INPUT RECORDS below:
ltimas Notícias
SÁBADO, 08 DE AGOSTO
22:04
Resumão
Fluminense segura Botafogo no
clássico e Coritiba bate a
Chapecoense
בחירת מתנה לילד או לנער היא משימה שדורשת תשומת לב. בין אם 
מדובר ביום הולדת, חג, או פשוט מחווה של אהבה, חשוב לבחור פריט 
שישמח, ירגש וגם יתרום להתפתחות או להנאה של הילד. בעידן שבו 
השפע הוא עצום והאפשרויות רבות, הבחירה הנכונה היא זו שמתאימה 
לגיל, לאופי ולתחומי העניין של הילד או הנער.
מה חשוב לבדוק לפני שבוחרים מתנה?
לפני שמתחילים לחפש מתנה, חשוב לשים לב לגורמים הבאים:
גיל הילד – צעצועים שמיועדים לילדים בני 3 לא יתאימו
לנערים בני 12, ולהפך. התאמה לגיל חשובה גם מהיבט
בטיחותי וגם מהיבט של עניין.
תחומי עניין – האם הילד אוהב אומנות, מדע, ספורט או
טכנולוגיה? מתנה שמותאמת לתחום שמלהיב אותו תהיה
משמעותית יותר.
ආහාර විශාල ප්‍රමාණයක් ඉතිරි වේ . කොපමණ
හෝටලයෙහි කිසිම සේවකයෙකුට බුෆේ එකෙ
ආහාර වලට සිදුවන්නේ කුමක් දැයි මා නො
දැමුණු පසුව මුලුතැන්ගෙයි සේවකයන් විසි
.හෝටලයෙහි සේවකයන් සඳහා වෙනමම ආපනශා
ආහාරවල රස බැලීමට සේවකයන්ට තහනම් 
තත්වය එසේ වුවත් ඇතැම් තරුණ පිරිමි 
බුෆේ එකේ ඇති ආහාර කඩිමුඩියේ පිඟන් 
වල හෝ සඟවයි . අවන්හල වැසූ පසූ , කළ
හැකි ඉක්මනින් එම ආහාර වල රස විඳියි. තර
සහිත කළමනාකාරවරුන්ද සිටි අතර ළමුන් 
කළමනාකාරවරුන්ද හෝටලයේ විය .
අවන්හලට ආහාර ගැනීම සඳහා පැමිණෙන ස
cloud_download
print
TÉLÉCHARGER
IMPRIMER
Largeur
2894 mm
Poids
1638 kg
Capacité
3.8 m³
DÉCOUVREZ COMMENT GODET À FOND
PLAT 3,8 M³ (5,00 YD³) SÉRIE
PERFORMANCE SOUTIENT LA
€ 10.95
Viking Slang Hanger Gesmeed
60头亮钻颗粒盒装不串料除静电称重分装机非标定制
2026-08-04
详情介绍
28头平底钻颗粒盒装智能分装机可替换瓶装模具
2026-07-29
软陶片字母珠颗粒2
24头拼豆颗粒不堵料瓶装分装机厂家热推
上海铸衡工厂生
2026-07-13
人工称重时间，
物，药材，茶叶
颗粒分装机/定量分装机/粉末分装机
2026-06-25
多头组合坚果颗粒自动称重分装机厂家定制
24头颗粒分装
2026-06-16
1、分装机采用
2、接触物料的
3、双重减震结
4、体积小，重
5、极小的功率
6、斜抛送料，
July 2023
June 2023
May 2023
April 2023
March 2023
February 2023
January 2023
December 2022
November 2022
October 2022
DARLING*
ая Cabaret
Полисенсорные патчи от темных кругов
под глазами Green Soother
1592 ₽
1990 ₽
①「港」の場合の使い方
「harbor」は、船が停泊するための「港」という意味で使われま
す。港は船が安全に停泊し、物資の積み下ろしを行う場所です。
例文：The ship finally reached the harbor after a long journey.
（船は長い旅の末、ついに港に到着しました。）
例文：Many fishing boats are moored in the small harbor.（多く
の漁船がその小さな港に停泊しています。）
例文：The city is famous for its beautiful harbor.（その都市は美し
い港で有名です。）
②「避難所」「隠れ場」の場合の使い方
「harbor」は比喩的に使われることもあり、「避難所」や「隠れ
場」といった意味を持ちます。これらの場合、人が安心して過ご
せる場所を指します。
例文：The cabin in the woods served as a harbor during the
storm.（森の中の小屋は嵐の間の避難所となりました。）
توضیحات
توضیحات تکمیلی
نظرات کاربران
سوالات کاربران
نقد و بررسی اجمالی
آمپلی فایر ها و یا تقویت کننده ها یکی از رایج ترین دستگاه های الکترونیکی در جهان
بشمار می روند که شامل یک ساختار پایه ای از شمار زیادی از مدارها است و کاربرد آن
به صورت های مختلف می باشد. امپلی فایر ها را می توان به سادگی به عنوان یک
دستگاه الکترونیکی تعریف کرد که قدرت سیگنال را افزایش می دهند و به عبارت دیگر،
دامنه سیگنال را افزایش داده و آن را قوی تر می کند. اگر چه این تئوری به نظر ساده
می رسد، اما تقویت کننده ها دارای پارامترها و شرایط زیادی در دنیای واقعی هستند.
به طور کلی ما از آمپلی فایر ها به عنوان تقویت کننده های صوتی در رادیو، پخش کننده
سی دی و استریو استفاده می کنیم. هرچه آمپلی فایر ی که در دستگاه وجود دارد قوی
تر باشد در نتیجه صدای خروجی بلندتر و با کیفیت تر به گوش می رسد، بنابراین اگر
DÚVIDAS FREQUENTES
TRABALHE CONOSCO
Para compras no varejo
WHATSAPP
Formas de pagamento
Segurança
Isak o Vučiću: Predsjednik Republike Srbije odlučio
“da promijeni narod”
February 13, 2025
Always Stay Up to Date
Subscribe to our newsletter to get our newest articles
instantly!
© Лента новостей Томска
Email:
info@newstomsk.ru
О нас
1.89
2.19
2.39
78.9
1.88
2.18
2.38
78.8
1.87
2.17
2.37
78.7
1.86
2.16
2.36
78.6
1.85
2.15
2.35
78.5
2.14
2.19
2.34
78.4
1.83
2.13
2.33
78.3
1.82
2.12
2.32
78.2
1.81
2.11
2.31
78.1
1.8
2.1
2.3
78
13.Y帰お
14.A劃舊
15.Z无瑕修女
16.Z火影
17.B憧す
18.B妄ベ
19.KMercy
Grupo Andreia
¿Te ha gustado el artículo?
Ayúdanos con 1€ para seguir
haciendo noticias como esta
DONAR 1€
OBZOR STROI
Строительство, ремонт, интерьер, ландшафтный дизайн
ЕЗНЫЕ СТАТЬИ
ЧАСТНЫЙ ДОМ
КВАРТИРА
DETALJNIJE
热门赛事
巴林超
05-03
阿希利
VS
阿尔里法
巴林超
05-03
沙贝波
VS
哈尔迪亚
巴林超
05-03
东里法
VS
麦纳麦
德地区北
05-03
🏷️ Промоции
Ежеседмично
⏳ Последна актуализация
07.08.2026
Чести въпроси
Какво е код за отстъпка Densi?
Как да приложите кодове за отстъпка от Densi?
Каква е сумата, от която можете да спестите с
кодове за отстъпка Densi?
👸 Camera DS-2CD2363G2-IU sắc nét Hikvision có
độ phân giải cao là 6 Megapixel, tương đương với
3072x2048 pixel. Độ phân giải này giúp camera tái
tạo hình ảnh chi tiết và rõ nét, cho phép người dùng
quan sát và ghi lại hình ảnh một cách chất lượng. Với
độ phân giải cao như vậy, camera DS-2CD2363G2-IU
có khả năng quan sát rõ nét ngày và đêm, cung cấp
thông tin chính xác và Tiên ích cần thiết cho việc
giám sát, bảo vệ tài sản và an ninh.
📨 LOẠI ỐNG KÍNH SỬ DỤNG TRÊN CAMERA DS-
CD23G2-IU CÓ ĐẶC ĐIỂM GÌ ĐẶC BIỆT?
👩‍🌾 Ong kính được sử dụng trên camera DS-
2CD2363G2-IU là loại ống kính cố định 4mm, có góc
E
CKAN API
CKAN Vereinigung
End of INPUT RECORDS.
_TASK BRIEF_.
Send back an exact copy of only the lines from the line with "ЧАСТНЫЙ ДОМ" up to and including the line with "CD23G2-IU CÓ ĐẶC ĐIỂM GÌ ĐẶC BIỆT?" in the data above.

_SOLVED PROBLEM_.
ЧАСТНЫЙ ДОМ
КВАРТИРА
DETALJNIJE
热门赛事
巴林超
05-03
阿希利
VS
阿尔里法
巴林超
05-03
沙贝波
VS
哈尔迪亚
巴林超
05-03
东里法
VS
麦纳麦
德地区北
05-03
🏷️ Промоции
Ежеседмично
⏳ Последна актуализация
07.08.2026
Чести въпроси
Какво е код за отстъпка Densi?
Как да приложите кодове за отстъпка от Densi?
Каква е сумата, от която можете да спестите с
кодове за отстъпка Densi?
👸 Camera DS-2CD2363G2-IU sắc nét Hikvision có
độ phân giải cao là 6 Megapixel, tương đương với
3072x2048 pixel. Độ phân giải này giúp camera tái
tạo hình ảnh chi tiết và rõ nét, cho phép người dùng
quan sát và ghi lại hình ảnh một cách chất lượng. Với
độ phân giải cao như vậy, camera DS-2CD2363G2-IU
có khả năng quan sát rõ nét ngày và đêm, cung cấp
thông tin chính xác và Tiên ích cần thiết cho việc
giám sát, bảo vệ tài sản và an ninh.
📨 LOẠI ỐNG KÍNH SỬ DỤNG TRÊN CAMERA DS-
CD23G2-IU CÓ ĐẶC ĐIỂM GÌ ĐẶC BIỆT?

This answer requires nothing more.